------ SUPPLIED DATA ------

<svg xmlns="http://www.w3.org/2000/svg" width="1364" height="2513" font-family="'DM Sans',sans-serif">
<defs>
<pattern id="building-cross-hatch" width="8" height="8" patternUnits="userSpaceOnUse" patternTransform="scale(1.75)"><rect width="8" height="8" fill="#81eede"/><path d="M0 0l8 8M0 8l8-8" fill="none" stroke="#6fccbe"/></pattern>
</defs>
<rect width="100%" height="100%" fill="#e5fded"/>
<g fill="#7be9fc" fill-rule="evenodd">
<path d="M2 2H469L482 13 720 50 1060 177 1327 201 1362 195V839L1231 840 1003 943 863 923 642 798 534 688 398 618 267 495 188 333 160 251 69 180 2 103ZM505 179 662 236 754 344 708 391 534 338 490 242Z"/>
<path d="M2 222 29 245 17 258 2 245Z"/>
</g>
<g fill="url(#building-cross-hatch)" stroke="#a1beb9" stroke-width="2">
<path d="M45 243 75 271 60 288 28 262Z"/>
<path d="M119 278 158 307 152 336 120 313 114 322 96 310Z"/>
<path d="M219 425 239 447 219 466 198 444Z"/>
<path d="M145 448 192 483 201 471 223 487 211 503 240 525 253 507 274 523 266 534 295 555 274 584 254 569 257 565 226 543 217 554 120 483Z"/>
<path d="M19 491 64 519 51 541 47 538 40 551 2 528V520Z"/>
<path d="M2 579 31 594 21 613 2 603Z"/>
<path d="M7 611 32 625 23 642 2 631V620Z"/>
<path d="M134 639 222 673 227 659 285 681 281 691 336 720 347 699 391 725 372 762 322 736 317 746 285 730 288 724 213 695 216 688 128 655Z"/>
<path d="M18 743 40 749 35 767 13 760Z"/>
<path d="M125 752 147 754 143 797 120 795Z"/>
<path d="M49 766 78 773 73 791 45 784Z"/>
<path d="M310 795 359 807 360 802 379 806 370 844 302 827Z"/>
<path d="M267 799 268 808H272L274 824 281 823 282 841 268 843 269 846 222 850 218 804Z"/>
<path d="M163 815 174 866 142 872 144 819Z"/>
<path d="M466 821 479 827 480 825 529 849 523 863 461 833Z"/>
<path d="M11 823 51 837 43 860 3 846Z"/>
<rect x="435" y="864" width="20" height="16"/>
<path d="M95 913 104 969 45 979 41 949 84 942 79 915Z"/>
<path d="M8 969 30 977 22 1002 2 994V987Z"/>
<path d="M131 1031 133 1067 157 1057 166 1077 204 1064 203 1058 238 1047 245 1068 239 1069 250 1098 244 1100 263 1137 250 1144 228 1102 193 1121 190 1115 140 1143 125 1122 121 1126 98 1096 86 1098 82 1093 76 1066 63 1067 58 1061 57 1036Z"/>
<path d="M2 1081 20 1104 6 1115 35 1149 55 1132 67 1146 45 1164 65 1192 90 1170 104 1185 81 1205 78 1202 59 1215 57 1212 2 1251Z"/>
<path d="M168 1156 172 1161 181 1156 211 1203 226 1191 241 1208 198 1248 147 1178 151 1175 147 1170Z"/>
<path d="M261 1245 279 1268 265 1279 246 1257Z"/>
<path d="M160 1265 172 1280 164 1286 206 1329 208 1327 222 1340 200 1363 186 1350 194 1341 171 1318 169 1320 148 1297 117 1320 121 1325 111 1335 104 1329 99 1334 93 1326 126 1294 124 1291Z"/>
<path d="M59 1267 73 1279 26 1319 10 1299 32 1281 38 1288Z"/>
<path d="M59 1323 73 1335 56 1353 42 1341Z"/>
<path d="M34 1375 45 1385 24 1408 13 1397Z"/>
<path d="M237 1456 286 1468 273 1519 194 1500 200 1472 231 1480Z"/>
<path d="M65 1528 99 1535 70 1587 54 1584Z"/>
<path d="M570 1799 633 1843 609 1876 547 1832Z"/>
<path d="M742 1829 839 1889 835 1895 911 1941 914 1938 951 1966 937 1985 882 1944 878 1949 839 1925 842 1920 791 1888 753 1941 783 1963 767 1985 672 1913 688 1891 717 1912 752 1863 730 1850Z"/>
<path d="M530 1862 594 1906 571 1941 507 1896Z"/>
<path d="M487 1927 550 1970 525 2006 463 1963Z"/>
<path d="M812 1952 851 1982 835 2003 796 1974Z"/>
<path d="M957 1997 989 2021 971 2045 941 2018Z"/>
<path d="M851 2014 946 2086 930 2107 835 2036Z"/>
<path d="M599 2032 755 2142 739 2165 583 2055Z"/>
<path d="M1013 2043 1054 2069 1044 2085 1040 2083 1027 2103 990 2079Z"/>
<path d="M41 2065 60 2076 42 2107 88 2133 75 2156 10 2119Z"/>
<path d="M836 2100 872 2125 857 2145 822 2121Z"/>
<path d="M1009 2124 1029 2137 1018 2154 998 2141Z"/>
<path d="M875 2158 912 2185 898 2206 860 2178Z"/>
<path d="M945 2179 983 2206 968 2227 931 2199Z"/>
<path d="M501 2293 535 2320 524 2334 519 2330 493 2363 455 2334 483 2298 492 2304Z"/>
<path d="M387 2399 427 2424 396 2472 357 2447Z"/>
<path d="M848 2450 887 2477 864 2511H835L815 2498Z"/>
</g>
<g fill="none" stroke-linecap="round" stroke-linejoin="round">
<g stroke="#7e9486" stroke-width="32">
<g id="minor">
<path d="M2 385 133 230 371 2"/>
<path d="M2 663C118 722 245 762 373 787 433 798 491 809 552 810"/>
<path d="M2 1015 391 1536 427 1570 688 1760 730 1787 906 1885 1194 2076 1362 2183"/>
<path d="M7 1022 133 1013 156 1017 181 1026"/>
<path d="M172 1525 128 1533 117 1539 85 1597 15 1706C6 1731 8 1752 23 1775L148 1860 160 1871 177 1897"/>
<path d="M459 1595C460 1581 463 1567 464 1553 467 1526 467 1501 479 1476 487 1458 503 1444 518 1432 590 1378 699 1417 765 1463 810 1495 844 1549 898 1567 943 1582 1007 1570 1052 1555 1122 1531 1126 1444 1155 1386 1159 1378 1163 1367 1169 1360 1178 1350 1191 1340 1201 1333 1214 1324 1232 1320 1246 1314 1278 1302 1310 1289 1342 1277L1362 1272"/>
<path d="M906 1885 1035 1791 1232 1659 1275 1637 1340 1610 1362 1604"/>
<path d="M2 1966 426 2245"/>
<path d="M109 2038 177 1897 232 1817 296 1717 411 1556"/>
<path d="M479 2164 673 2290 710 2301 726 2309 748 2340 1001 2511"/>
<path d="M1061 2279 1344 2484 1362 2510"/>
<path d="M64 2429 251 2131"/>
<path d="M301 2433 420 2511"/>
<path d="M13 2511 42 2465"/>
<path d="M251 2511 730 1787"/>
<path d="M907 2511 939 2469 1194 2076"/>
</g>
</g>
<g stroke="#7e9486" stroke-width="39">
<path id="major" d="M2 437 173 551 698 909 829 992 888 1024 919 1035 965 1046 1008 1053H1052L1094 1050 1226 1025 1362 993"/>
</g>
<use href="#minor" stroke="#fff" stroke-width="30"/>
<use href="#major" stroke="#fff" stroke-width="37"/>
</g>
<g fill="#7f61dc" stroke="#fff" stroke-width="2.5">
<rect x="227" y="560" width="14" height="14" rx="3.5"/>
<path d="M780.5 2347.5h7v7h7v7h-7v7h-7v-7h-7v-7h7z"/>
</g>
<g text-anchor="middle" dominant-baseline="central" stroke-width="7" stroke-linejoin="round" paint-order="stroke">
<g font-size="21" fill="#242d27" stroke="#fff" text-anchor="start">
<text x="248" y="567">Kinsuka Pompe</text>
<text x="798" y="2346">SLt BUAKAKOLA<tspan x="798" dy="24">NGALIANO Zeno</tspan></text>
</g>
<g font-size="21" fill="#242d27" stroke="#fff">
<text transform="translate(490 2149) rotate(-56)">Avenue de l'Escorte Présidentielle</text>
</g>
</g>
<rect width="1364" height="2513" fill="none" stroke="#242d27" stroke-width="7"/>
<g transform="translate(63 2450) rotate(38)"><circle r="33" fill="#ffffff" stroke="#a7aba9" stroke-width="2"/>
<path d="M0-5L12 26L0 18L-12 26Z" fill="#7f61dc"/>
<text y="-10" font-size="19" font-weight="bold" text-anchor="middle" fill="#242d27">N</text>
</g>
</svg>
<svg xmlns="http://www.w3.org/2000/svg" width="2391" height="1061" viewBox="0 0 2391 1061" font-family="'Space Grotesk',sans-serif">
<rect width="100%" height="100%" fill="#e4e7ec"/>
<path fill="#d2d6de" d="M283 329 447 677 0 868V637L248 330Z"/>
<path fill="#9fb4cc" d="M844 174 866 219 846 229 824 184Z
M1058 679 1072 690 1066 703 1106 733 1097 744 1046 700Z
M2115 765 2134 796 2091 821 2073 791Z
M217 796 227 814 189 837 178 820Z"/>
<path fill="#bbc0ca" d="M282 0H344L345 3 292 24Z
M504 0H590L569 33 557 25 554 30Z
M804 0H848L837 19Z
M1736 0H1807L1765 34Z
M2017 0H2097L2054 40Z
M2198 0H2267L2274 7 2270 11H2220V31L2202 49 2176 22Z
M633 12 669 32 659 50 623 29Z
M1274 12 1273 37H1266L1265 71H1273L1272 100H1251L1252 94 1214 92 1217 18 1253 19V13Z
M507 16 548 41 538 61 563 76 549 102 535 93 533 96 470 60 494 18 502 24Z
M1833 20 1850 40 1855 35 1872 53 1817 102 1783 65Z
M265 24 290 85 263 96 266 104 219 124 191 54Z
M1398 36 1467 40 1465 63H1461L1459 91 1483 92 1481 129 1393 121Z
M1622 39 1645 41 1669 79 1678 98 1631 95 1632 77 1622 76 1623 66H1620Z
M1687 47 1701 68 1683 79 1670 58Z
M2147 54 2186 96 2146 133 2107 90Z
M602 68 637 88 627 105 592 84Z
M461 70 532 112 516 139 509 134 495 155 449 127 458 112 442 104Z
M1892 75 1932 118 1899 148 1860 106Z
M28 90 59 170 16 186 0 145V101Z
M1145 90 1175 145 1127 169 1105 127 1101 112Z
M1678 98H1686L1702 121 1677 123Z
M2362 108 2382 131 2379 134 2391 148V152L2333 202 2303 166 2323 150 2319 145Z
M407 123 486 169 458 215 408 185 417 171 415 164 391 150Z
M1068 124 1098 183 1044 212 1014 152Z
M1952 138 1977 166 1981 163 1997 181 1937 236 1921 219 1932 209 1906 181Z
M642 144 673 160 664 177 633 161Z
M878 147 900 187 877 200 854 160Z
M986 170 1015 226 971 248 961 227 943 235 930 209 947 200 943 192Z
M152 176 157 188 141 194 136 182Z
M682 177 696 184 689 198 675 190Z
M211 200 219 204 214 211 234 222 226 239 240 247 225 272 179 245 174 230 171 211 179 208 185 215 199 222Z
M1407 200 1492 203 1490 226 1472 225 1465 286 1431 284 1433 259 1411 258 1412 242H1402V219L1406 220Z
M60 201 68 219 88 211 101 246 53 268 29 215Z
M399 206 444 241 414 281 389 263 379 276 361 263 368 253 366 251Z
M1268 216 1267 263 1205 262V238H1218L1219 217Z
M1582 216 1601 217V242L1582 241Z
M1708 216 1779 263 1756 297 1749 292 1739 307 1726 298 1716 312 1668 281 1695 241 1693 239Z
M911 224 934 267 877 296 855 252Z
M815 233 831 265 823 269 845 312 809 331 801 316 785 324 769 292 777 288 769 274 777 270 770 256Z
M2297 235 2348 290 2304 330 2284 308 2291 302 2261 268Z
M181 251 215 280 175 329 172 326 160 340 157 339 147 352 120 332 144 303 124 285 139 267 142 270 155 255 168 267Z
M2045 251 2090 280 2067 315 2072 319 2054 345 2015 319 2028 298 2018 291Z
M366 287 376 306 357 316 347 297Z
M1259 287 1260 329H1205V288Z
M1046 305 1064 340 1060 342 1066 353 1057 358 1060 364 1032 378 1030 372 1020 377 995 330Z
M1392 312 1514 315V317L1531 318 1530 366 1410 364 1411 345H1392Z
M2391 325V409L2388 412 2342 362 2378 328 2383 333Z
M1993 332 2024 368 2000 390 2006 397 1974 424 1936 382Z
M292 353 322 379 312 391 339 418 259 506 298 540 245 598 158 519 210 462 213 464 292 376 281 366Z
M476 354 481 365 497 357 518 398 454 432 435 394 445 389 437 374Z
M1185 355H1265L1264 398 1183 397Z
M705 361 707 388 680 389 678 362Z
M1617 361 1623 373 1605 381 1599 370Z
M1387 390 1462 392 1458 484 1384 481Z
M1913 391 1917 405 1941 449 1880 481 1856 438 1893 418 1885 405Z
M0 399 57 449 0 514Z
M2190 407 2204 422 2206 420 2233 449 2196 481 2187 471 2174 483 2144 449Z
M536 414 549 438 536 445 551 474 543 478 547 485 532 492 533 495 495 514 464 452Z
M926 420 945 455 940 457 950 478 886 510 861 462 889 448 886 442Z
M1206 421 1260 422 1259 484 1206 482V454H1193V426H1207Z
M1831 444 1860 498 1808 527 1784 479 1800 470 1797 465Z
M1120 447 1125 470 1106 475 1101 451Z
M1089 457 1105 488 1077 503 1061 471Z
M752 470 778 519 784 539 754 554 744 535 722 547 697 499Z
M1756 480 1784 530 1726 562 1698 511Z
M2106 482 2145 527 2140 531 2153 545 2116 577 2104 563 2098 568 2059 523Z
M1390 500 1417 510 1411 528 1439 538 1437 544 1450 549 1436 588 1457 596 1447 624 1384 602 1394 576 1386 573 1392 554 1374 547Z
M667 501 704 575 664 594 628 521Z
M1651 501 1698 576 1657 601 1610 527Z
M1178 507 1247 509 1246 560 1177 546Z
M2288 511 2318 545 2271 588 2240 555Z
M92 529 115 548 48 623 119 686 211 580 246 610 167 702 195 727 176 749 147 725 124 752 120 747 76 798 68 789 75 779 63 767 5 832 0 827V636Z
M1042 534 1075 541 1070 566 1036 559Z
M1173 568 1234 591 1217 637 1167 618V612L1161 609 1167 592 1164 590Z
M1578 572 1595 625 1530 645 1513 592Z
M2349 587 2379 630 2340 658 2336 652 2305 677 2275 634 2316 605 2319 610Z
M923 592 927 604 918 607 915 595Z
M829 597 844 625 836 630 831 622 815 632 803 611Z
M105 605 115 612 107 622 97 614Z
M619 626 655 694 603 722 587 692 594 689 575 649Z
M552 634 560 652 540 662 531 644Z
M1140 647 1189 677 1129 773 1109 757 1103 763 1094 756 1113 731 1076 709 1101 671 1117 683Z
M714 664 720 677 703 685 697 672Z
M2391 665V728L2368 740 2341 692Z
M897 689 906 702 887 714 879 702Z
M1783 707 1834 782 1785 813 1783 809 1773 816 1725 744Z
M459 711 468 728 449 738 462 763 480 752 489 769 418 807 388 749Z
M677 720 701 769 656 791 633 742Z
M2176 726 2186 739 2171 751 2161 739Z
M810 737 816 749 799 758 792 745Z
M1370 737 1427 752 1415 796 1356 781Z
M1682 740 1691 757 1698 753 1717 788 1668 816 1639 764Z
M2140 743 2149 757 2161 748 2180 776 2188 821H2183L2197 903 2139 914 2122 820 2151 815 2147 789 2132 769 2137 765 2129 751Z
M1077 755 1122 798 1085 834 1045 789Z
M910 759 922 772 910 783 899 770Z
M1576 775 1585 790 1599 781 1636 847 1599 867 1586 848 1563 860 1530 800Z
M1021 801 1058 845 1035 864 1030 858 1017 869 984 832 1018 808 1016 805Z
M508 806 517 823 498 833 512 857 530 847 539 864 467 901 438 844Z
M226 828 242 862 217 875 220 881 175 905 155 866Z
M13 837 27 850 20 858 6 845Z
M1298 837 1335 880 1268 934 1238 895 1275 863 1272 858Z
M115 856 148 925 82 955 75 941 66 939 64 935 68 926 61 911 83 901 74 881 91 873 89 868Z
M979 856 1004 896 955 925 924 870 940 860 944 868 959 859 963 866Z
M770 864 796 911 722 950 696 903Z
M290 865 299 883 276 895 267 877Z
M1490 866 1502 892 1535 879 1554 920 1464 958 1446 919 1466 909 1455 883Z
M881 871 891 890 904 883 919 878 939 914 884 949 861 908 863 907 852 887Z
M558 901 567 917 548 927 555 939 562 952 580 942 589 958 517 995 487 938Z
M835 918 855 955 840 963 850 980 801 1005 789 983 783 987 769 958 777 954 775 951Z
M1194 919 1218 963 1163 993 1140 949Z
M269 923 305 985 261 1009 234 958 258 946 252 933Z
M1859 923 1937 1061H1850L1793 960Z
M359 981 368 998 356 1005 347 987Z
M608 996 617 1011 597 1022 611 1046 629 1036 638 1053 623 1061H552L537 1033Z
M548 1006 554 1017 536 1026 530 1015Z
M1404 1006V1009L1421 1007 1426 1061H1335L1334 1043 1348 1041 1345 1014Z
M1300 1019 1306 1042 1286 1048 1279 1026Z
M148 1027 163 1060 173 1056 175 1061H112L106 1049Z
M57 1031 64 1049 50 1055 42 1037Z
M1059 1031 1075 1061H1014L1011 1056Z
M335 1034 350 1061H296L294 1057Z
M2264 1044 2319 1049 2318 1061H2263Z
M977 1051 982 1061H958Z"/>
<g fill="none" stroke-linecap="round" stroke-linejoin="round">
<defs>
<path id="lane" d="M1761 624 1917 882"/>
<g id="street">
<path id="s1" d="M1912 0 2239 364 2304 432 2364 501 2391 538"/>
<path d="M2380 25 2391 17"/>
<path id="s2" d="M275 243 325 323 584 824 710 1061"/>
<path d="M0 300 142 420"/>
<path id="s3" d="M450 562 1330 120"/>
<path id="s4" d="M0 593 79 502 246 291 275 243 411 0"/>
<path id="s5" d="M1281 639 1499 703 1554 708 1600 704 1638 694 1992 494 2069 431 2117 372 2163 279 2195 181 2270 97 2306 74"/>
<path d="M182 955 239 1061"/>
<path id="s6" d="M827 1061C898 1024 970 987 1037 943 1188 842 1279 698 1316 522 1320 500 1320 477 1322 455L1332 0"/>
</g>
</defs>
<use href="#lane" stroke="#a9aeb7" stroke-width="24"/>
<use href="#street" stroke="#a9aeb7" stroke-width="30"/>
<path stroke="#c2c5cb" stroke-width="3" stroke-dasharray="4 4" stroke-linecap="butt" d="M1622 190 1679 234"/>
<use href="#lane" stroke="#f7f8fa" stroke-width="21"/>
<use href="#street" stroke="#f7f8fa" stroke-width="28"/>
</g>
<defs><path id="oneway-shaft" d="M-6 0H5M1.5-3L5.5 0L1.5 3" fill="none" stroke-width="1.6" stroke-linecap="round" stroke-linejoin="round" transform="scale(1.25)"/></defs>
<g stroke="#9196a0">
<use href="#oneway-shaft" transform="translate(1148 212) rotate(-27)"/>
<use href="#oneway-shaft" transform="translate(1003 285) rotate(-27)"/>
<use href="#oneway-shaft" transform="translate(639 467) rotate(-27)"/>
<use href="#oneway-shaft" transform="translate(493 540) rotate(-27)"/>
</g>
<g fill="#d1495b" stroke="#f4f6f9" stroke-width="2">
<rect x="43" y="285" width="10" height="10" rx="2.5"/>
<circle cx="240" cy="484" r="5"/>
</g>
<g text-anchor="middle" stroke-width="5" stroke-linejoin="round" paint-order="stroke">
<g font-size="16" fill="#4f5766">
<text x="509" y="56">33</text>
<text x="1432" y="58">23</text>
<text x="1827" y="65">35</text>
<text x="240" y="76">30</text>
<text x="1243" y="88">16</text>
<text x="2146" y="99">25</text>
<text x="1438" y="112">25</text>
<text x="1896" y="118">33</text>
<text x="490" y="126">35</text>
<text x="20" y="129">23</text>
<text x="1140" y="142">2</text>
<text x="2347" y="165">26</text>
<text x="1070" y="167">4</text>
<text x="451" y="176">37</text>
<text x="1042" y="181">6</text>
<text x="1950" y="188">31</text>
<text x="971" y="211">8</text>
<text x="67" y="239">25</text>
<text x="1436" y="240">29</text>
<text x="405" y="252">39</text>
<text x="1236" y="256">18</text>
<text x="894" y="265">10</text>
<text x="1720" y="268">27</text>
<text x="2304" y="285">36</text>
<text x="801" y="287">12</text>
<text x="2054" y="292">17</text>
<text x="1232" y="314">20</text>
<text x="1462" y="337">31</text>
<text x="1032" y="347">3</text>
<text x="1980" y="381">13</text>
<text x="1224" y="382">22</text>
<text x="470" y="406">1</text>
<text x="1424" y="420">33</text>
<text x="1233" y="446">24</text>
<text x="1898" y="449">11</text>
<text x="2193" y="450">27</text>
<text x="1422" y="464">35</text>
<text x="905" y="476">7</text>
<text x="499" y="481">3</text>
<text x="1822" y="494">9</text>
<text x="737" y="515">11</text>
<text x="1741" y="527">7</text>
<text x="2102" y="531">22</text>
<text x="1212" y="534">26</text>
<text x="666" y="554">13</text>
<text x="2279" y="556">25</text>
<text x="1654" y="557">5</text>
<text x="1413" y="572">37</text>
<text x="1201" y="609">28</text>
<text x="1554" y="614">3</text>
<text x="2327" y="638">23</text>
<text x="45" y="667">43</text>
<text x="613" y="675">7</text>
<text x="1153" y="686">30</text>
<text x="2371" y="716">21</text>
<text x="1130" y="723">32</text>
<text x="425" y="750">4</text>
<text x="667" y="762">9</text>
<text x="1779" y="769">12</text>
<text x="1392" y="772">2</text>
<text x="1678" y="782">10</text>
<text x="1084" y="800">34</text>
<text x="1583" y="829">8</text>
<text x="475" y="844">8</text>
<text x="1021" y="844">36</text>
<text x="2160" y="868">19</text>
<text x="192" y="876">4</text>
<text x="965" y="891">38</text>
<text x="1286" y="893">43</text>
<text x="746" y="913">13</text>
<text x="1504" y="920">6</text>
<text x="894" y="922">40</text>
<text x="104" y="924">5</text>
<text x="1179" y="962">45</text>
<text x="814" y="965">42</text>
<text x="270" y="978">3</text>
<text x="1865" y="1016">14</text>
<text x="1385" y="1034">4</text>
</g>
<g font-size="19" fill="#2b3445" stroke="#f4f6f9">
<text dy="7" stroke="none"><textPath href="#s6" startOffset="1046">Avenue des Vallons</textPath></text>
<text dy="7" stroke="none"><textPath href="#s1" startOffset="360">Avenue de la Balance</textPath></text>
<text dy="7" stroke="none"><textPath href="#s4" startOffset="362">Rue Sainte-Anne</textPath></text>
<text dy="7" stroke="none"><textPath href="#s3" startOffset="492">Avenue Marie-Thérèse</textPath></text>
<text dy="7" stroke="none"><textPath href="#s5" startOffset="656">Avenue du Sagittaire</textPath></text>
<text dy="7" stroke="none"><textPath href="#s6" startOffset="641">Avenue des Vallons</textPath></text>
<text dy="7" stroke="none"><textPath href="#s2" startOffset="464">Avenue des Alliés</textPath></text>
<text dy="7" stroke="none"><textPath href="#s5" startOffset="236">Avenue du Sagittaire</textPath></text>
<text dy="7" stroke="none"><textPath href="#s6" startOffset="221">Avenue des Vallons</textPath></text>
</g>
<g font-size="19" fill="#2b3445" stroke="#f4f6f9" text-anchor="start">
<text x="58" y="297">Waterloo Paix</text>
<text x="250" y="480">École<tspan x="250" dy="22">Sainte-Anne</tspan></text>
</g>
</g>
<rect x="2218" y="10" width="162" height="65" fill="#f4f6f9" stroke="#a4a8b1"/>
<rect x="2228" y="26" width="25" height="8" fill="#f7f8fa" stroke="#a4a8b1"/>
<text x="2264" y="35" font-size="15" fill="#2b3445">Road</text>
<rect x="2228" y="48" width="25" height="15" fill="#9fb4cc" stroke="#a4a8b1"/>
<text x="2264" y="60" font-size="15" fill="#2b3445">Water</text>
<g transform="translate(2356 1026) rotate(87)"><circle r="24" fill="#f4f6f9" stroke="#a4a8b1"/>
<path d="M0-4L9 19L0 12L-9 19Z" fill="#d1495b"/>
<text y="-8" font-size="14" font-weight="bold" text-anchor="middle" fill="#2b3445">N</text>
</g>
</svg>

------

_WHAT YOU HAVE TO DO_:
Look through the material above for "minor" and copy the lines that have it.

_EXERCISE RESULT_:
<g id="minor">
<use href="#minor" stroke="#fff" stroke-width="30"/>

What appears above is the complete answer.